▶ **Text for analysis**
Monday, February 18, 2008

Mono trickery


I always spot the best bugs during coding. While coding tjmd5 (see last posting) I ran across
an interesting mono feature. For each 'foo' C# file that it compiles it lookups 'foo.so'
in /usr, /usr/lib etc directories and 'foo.so.la' in the cwd. This can be abused to execute
arbitrary code while someone is just compiling an C#-file. I am not sure about the impact since
you can say that the dude is executing the .exe after he was compiling it. Well.
Depending on the comments you all make I will decide whether this is something to tell Miguel :-)

5 comments:

Anonymous said...

Hello,

This is Mono's AOT support, you can disable it by using -O=-aot

Anonymous said...

-O=-aot is a switch for mono runtime itself.
The "bug" is about the mcs compiler
which does not know about AOT.

▶ **Exercise**
Continue the blog post about Mono and its comment thread from the point where it stops. You won't need the items that come next.

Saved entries
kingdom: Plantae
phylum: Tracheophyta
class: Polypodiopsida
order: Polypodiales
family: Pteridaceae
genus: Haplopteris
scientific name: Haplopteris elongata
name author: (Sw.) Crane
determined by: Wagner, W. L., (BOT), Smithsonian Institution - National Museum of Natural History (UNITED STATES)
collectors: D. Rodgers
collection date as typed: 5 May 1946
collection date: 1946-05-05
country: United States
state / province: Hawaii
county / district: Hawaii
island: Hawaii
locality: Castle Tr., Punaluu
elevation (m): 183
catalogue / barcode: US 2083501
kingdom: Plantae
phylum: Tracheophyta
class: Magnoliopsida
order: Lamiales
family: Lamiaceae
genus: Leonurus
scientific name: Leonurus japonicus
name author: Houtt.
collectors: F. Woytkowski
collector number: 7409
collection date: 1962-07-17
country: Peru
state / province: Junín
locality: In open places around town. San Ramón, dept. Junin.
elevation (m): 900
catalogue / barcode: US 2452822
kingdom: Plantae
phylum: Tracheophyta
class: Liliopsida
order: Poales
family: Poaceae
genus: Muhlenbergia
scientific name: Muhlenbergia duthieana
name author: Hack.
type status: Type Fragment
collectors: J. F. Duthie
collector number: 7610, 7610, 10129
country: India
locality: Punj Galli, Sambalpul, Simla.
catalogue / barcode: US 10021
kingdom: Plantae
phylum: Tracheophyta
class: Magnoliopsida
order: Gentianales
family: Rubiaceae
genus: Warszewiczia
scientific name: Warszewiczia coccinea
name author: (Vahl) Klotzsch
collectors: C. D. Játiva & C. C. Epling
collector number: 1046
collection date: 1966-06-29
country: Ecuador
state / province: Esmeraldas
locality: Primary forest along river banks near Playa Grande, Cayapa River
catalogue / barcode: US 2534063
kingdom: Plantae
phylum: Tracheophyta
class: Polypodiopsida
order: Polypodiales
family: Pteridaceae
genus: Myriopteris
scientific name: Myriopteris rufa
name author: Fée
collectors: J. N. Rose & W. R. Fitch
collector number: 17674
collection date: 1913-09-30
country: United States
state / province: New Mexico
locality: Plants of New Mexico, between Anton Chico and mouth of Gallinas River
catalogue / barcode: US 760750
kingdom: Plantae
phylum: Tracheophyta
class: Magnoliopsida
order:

▶ **Your response**
Note that code is executed during
*compilation* not during *run*.
Additionally if you name a .cs file
like libc.cs it will load /lib/libc.so
which may have some weird side effects-

Anonymous said...

I was unable to reproduce this problem.

Anonymous said...

Using mono 1.2.6 (latest download from
their site).

An strace shows that it tries to
open lots of bar.so on various places.
Additionally it uses mode 0666 for bar.exe
and a chmod afterwards...
I hope I did not mess up my mono install
after rpm -U with their rpm's but
it seems to work all fine, including
compilation and running C# files.

Anonymous said...

To the owner of this blog, how far youve come?